The Summing-Up of the Whole Matter

{10}. . . Our WCTU is a school, not founded in that thought, or for that purpose, but sure to fit us for the duties of patriots in the realm that lies beyond the horizon of the coming century.

{11}Here we try our wings that yonder our flight may be strong and steady Here we prove our capacity for great deeds; there we shall perform them. Here we make our experience and pass our novitiate that yonder we may calmly take our places and prove to the world that what it needed most was two heads in counsel as well as "two beside the hearth." When that day comes, the nation shall no longer miss as now the influence of half its wisdom, more than half its purity and nearly all its gentleness, in courts of justice and halls of legislation. Then shall one code of morals -- and that the highest -- govern both men and women; then shall the Sabbath be respected, the rights of the poor be recognized, the liquor traffic banished, and the home protected from all its foes.

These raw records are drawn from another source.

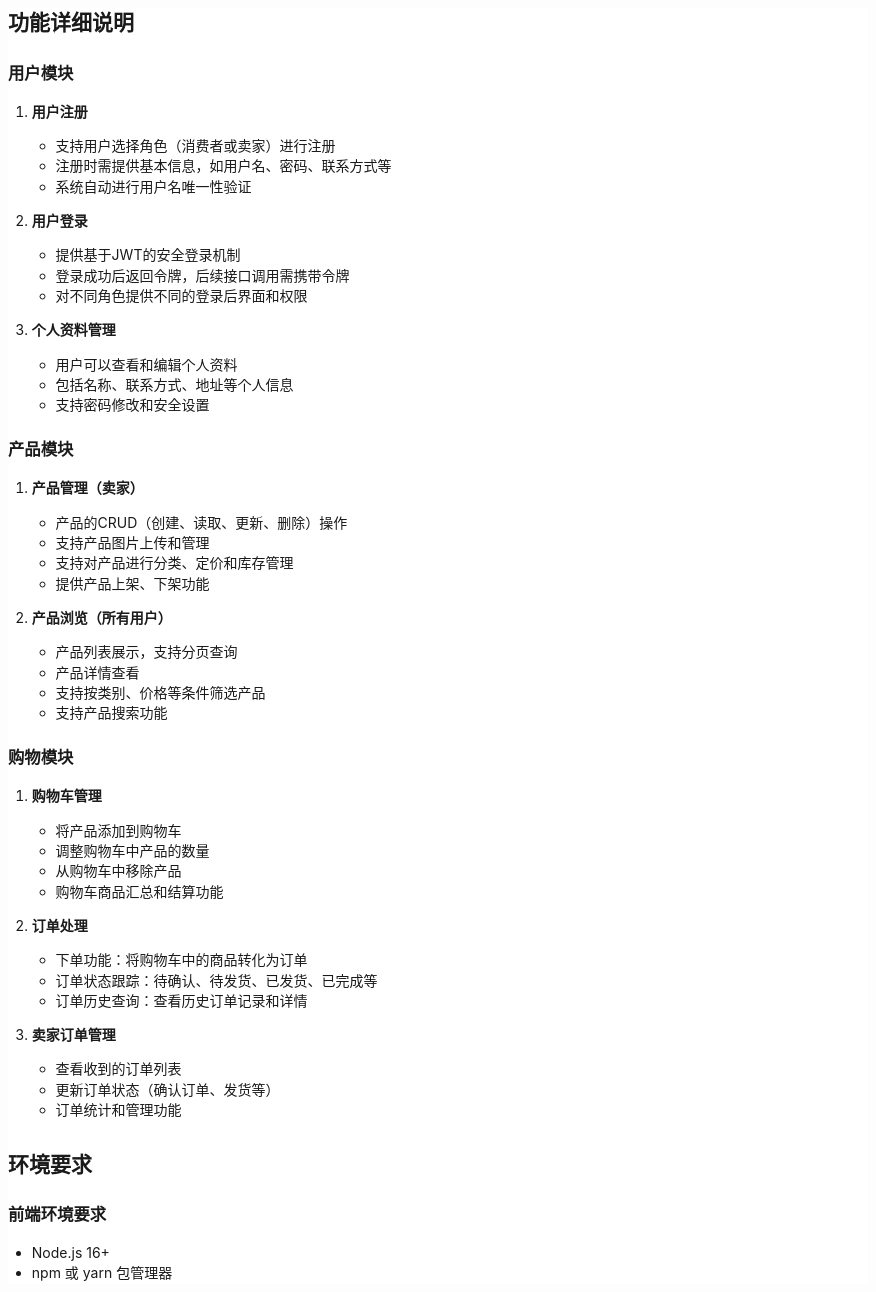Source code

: ## 功能详细说明

### 用户模块
1. **用户注册**
   - 支持用户选择角色（消费者或卖家）进行注册
   - 注册时需提供基本信息，如用户名、密码、联系方式等
   - 系统自动进行用户名唯一性验证

2. **用户登录**
   - 提供基于JWT的安全登录机制
   - 登录成功后返回令牌，后续接口调用需携带令牌
   - 对不同角色提供不同的登录后界面和权限

3. **个人资料管理**
   - 用户可以查看和编辑个人资料
   - 包括名称、联系方式、地址等个人信息
   - 支持密码修改和安全设置

### 产品模块
1. **产品管理（卖家）**
   - 产品的CRUD（创建、读取、更新、删除）操作
   - 支持产品图片上传和管理
   - 支持对产品进行分类、定价和库存管理
   - 提供产品上架、下架功能

2. **产品浏览（所有用户）**
   - 产品列表展示，支持分页查询
   - 产品详情查看
   - 支持按类别、价格等条件筛选产品
   - 支持产品搜索功能

### 购物模块
1. **购物车管理**
   - 将产品添加到购物车
   - 调整购物车中产品的数量
   - 从购物车中移除产品
   - 购物车商品汇总和结算功能

2. **订单处理**
   - 下单功能：将购物车中的商品转化为订单
   - 订单状态跟踪：待确认、待发货、已发货、已完成等
   - 订单历史查询：查看历史订单记录和详情

3. **卖家订单管理**
   - 查看收到的订单列表
   - 更新订单状态（确认订单、发货等）
   - 订单统计和管理功能

## 环境要求

### 前端环境要求
- Node.js 16+
- npm 或 yarn 包管理器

{12}When I consider the work already accomplished by the Worlds White Ribbon, the sacred meaning of our Society is a thought well nigh overwhelming. Your kind hands. . . have given out total abstinence pledges to a million tempted men ; they have pinned the ribbon white as the talisman of purity above the hearts of ten thousand tempted prodigals. . . . These hands have carried petitions for the protection of the home, for the preservation of the Sabbath, [and] for the purification of the law. . . . They have gathered not fewer than twenty million names to these petitions.

{13}If White Ribbon Women had their way (and they intend to have it), the taint of alcohol and nicotine would not be on any lip, or in any atmosphere of city, town or village on this globe. If they had their way (and they intend to have it), no gambler could with impunity pursue his vile vocation. If they could have their way, the haunts of shame that are the zero mark of degradation would be crusaded out of existence before sundown, and the industrial status of woman would be so independent that these recruiting officers of perdition would seek in vain for victims.

{14}God has given the mother-heart for purposes of wider blessing to humanity than it has dreamed as yet. Let us go gently forward until that loving, faithful heart shall be enthroned in the places of power; until the queens of home are queens indeed.